WHAT NEEDS TO BE DONE:
Reproduce the data below exactly. Skip the pictures.

Content starts

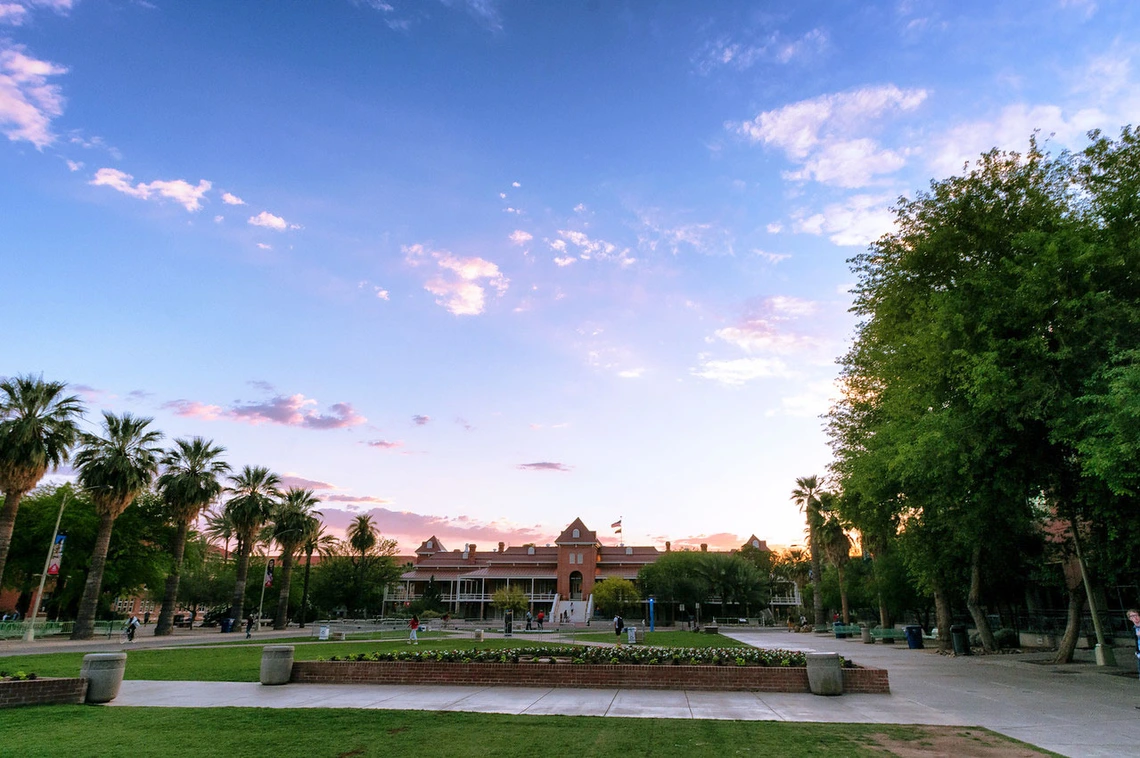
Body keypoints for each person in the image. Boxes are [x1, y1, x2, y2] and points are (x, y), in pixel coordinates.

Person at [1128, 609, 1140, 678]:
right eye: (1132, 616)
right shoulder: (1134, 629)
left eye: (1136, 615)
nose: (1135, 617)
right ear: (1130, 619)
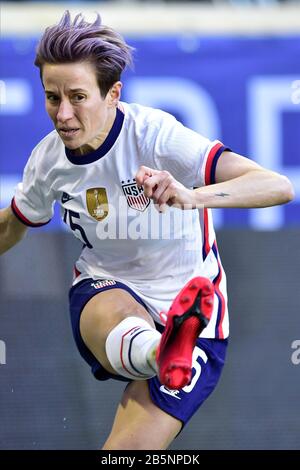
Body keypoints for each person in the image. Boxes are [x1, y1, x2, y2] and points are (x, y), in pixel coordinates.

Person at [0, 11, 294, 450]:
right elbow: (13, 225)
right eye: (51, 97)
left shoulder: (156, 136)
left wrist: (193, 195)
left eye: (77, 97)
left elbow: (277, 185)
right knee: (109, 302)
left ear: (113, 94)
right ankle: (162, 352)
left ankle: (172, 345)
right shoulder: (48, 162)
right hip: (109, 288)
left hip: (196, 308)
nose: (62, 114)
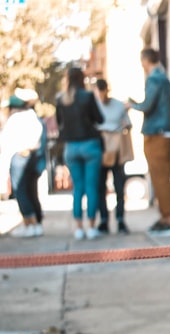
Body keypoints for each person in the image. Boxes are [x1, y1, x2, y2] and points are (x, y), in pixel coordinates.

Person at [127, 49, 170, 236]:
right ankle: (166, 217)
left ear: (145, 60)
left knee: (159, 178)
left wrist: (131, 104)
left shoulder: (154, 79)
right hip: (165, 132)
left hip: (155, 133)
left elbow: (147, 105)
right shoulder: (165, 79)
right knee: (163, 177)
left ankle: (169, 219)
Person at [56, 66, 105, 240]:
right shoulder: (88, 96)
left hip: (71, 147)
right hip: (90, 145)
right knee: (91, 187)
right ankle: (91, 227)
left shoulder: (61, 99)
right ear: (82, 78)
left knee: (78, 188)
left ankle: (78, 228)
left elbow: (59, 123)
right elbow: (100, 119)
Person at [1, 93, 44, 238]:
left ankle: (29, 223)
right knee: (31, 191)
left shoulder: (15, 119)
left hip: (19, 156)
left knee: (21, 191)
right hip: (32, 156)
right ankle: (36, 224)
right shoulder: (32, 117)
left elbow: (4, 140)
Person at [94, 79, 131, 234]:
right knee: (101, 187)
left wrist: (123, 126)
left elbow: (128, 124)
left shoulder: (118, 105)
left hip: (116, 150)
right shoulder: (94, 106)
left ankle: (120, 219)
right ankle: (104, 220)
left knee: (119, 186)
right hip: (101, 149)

Content ends

OUTPUT FOR THIS TASK:
Body keypoints for each person in the image. Boxes are [x1, y1, x2, y2] and points are (x, y), in pixel coordinates.

Person at [1128, 609, 1140, 678]:
right eye: (1132, 616)
right shoulder: (1134, 629)
left eye: (1136, 615)
nose: (1135, 617)
right ear: (1130, 619)
Body keypoints for each person in the image. Boxes are [x1, y1, x2, y2] and points are (x, y), in pixel coordinates.

Person at [0, 11, 294, 450]:
right elbow: (13, 225)
right eye: (51, 97)
left shoulder: (156, 136)
left wrist: (193, 195)
left eye: (77, 97)
left elbow: (277, 185)
right knee: (109, 302)
left ear: (113, 94)
right ankle: (162, 352)
left ankle: (172, 345)
right shoulder: (48, 162)
right hip: (109, 288)
left hip: (196, 308)
nose: (62, 114)
Body keypoints for each person in the image. Boxes are [x1, y1, x2, y2] and points are (x, y), in pixel coordinates.

Person at [127, 49, 170, 236]:
right ankle: (166, 217)
left ear: (145, 60)
left knee: (159, 178)
left wrist: (131, 104)
left shoulder: (154, 79)
right hip: (165, 132)
left hip: (155, 133)
left elbow: (147, 105)
right shoulder: (165, 79)
right knee: (163, 177)
left ankle: (169, 219)
Person at [56, 66, 105, 240]:
right shoulder: (88, 96)
left hip: (71, 147)
right hip: (90, 145)
right knee: (91, 187)
right ankle: (91, 227)
left shoulder: (61, 99)
right ear: (82, 78)
left knee: (78, 188)
left ankle: (78, 228)
left elbow: (59, 123)
right elbow: (100, 119)
Person at [1, 93, 44, 238]:
left ankle: (29, 223)
right knee: (31, 191)
left shoulder: (15, 119)
left hip: (19, 156)
left knee: (21, 191)
right hip: (32, 156)
right ankle: (36, 224)
right shoulder: (32, 117)
left elbow: (4, 140)
Person at [94, 79, 131, 234]:
right knee: (101, 187)
left wrist: (123, 126)
left elbow: (128, 124)
left shoulder: (118, 105)
left hip: (116, 150)
right shoulder: (94, 106)
left ankle: (120, 219)
right ankle: (104, 220)
left knee: (119, 186)
right hip: (101, 149)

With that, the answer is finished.